L'iode, c'est un ajout artificiel, un supplément vital. On pourrait presque philosopher sur l'altération de la nature du sel. On le purifie, on le dépouille, puis on lui ajoute quelque chose d'essentiel… une sorte de paradoxe.

J'ai récemment lu un article passionnant sur les différentes méthodes d'extraction du sel de mer. L'étape de raffinage est cruciale, et c’est là que l'iode est introduit (en général, sous forme d'iodure de potassium ou iodate de potassium).

  • On enlève plein de trucs : magnésium, potassium, calcium… Ce qui rend le sel, somme toute, assez fade chimiquement parlant.

  • On rajoute de l'iode : essentiel pour la thyroïde, mais ça ne fait pas revenir tous les autres minéraux perdus.

Bref, regardez l'étiquette ! Plus simple et plus sûr. Sinon, vous pouvez aussi me demander conseil. Je suis toujours prêt à un débat philosophique sur le sel ! (Mais pas trop tard, j’ai une pizza à manger).

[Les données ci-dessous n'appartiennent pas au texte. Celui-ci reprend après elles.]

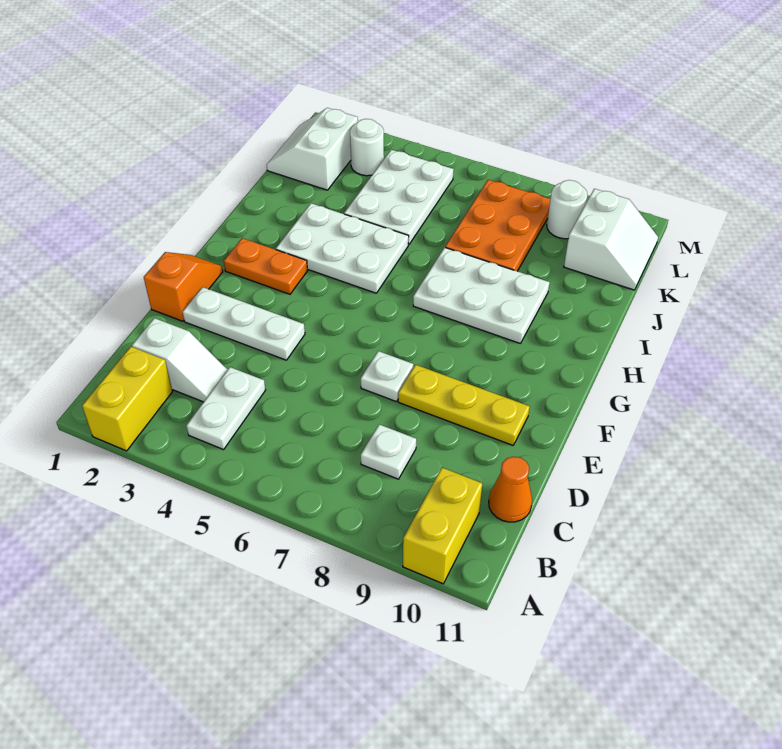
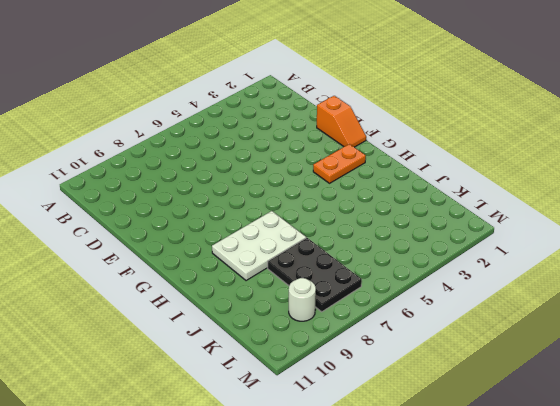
black 2x3 plate [268,238,362,312] -> orange 2x3 plate [445,180,550,271]
none -> yellow 1x2 brick [82,347,173,451]
none -> yellow 1x2 brick [403,468,482,584]
none -> white 1x2 plate [187,367,265,450]

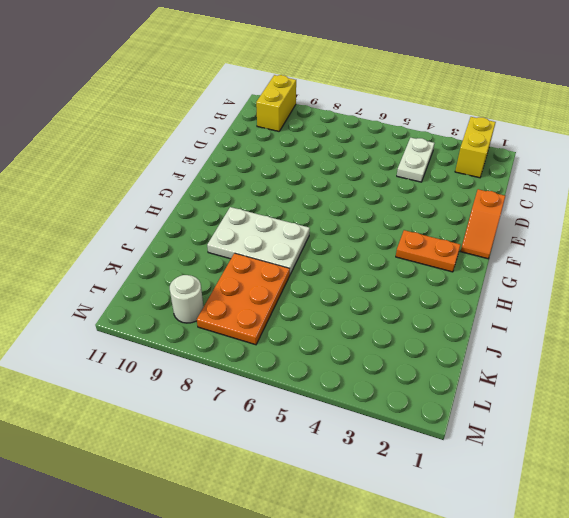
none -> white 1x2 slope [132,318,228,402]
none -> white 1x1 plate [361,424,416,479]
none -> orange 1x1 cone [489,457,532,522]

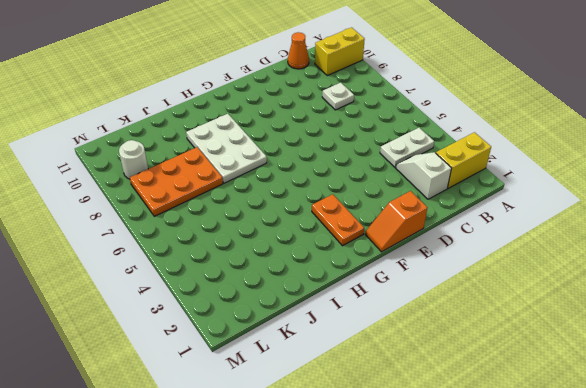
none -> white 1x3 plate [183,287,305,360]
none -> white 1x1 plate [361,351,414,402]
none -> yellow 1x3 plate [398,365,530,445]

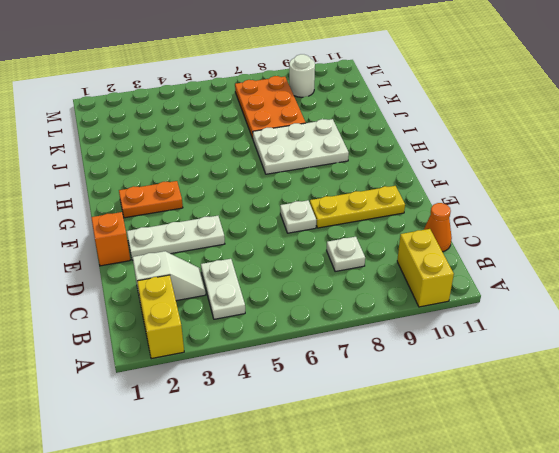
none -> white 2x3 plate [276,203,409,293]
none -> white 2x3 plate [344,150,454,245]
none -> white 2x2 slope [267,108,358,190]

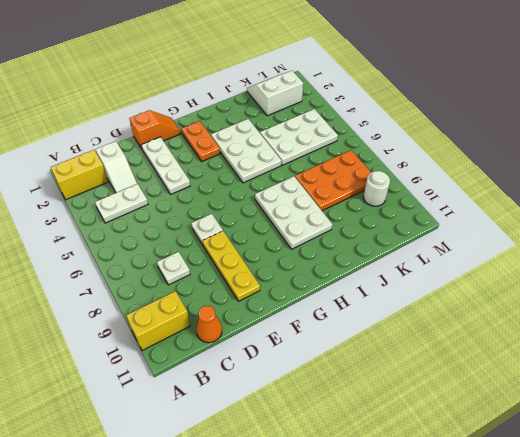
none -> white 2x2 slope [564,189,658,290]
none -> white 1x1 round brick [350,119,384,176]

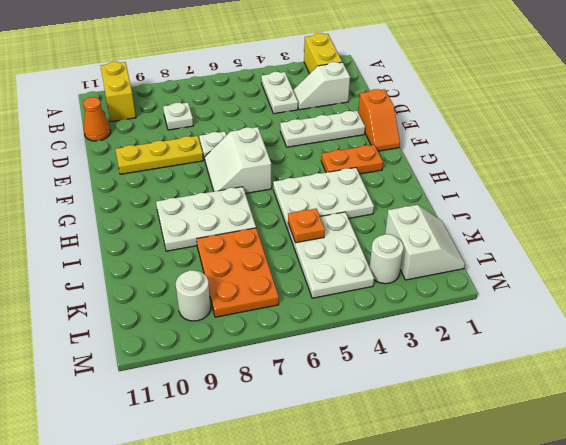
white 2x2 slope [205,127,272,194] -> white 2x2 slope moved to [564,189,658,290]
orange 1x1 plate [288,209,325,243] -> none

Comment est constitué le sel ?

Sel: Chlorure de sodium. NaCl. Point final.

  • Minéraux traces: Présents, négligeables.
  • Iode, fluor: Ajouts possibles. Mon sel? Non iodé. Préférence personnelle.

Composition précise variable. Dépend de la source. Analyse chimique nécessaire pour plus de détails. J'ai des tests effectués sur mon sel de mer en 2024, résultats disponibles sur demande… si vous insistez. Pas pour tout le monde.

Information additionnelle (accès restreint): Mes analyses montrent 99.5% NaCl. Traces de potassium, magnésium. Échantillon prélevé à… (localisation non divulguée). Analyse réalisée le 17 octobre 2024. Laboratoire X.